Work instructions – Please write out all the entries exactly, without the pictures.

Record extracts –
══════════

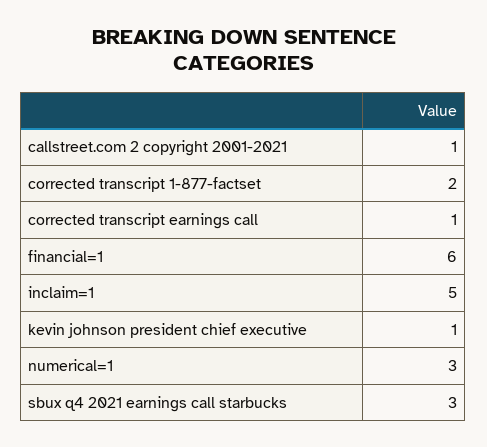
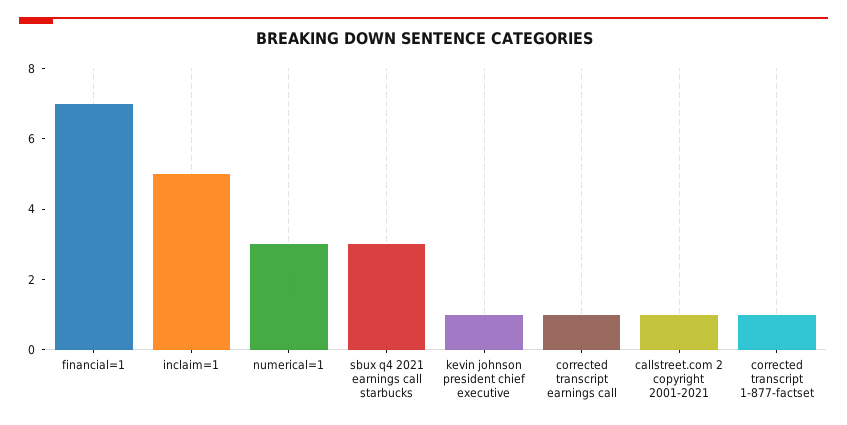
  {
    "callstreet.com 2 copyright 2001-2021": 1,
-   "corrected transcript 1-877-factset": 2,
+   "corrected transcript 1-877-factset": 1,
    "corrected transcript earnings call": 1,
-   "financial=1": 6,
+   "financial=1": 7,
    "inclaim=1": 5,
    "kevin johnson president chief executive": 1,
    "numerical=1": 3,
    "sbux q4 2021 earnings call starbucks": 3
  }

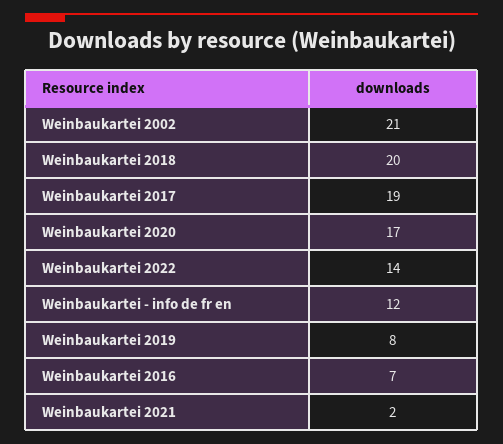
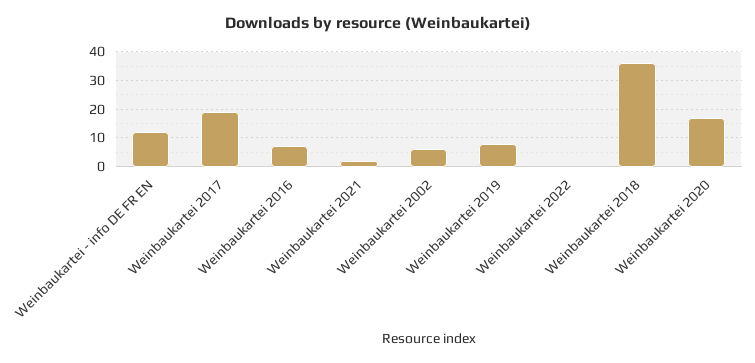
  {
-   "Weinbaukartei 2002": 21,
+   "Weinbaukartei 2002": 5,
-   "Weinbaukartei 2018": 20,
+   "Weinbaukartei 2018": 35,
    "Weinbaukartei 2017": 19,
    "Weinbaukartei 2020": 17,
-   "Weinbaukartei 2022": 14,
+   "Weinbaukartei 2022": 0,
    "Weinbaukartei - info de fr en": 12,
    "Weinbaukartei 2019": 8,
    "Weinbaukartei 2016": 7,
    "Weinbaukartei 2021": 2
  }

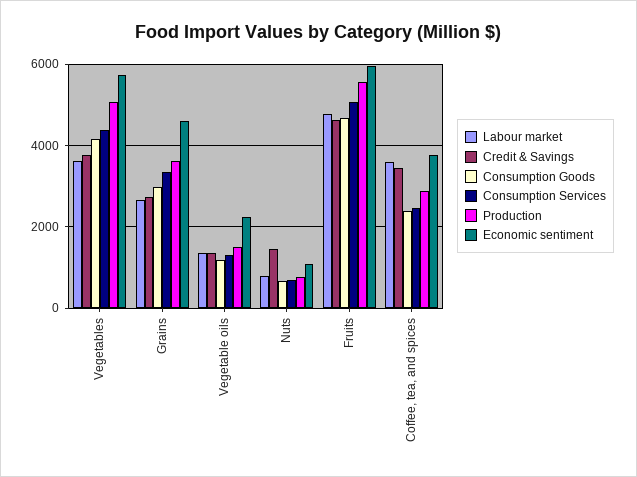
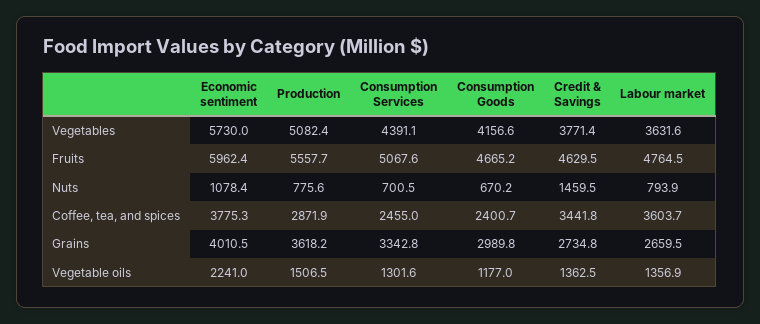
  {
    "Labour market": {
      "Vegetables": 3631.6,
      "Grains": 2659.5,
      "Vegetable oils": 1356.9,
      "Nuts": 793.9,
      "Fruits": 4764.5,
      "Coffee, tea, and spices": 3603.7
    },
    "Credit & Savings": {
      "Vegetables": 3771.4,
      "Grains": 2734.8,
      "Vegetable oils": 1362.5,
      "Nuts": 1459.5,
      "Fruits": 4629.5,
      "Coffee, tea, and spices": 3441.8
    },
    "Consumption Goods": {
      "Vegetables": 4156.6,
      "Grains": 2989.8,
      "Vegetable oils": 1177,
      "Nuts": 670.2,
      "Fruits": 4665.2,
      "Coffee, tea, and spices": 2400.7
    },
    "Consumption Services": {
      "Vegetables": 4391.1,
      "Grains": 3342.8,
      "Vegetable oils": 1301.6,
      "Nuts": 700.5,
      "Fruits": 5067.6,
      "Coffee, tea, and spices": 2455
    },
    "Production": {
      "Vegetables": 5082.4,
      "Grains": 3618.2,
      "Vegetable oils": 1506.5,
      "Nuts": 775.6,
      "Fruits": 5557.7,
      "Coffee, tea, and spices": 2871.9
    },
    "Economic sentiment": {
      "Vegetables": 5730,
-     "Grains": 4600,
+     "Grains": 4010.5,
      "Vegetable oils": 2241,
      "Nuts": 1078.4,
      "Fruits": 5962.4,
      "Coffee, tea, and spices": 3775.3
    }
  }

══════════

Exercise solution –
  {
    "callstreet.com 2 copyright 2001-2021": 1,
-   "corrected transcript 1-877-factset": 2,
+   "corrected transcript 1-877-factset": 1,
    "corrected transcript earnings call": 1,
-   "financial=1": 6,
+   "financial=1": 7,
    "inclaim=1": 5,
    "kevin johnson president chief executive": 1,
    "numerical=1": 3,
    "sbux q4 2021 earnings call starbucks": 3
  }

  {
-   "Weinbaukartei 2002": 21,
+   "Weinbaukartei 2002": 5,
-   "Weinbaukartei 2018": 20,
+   "Weinbaukartei 2018": 35,
    "Weinbaukartei 2017": 19,
    "Weinbaukartei 2020": 17,
-   "Weinbaukartei 2022": 14,
+   "Weinbaukartei 2022": 0,
    "Weinbaukartei - info de fr en": 12,
    "Weinbaukartei 2019": 8,
    "Weinbaukartei 2016": 7,
    "Weinbaukartei 2021": 2
  }

  {
    "Labour market": {
      "Vegetables": 3631.6,
      "Grains": 2659.5,
      "Vegetable oils": 1356.9,
      "Nuts": 793.9,
      "Fruits": 4764.5,
      "Coffee, tea, and spices": 3603.7
    },
    "Credit & Savings": {
      "Vegetables": 3771.4,
      "Grains": 2734.8,
      "Vegetable oils": 1362.5,
      "Nuts": 1459.5,
      "Fruits": 4629.5,
      "Coffee, tea, and spices": 3441.8
    },
    "Consumption Goods": {
      "Vegetables": 4156.6,
      "Grains": 2989.8,
      "Vegetable oils": 1177,
      "Nuts": 670.2,
      "Fruits": 4665.2,
      "Coffee, tea, and spices": 2400.7
    },
    "Consumption Services": {
      "Vegetables": 4391.1,
      "Grains": 3342.8,
      "Vegetable oils": 1301.6,
      "Nuts": 700.5,
      "Fruits": 5067.6,
      "Coffee, tea, and spices": 2455
    },
    "Production": {
      "Vegetables": 5082.4,
      "Grains": 3618.2,
      "Vegetable oils": 1506.5,
      "Nuts": 775.6,
      "Fruits": 5557.7,
      "Coffee, tea, and spices": 2871.9
    },
    "Economic sentiment": {
      "Vegetables": 5730,
-     "Grains": 4600,
+     "Grains": 4010.5,
      "Vegetable oils": 2241,
      "Nuts": 1078.4,
      "Fruits": 5962.4,
      "Coffee, tea, and spices": 3775.3
    }
  }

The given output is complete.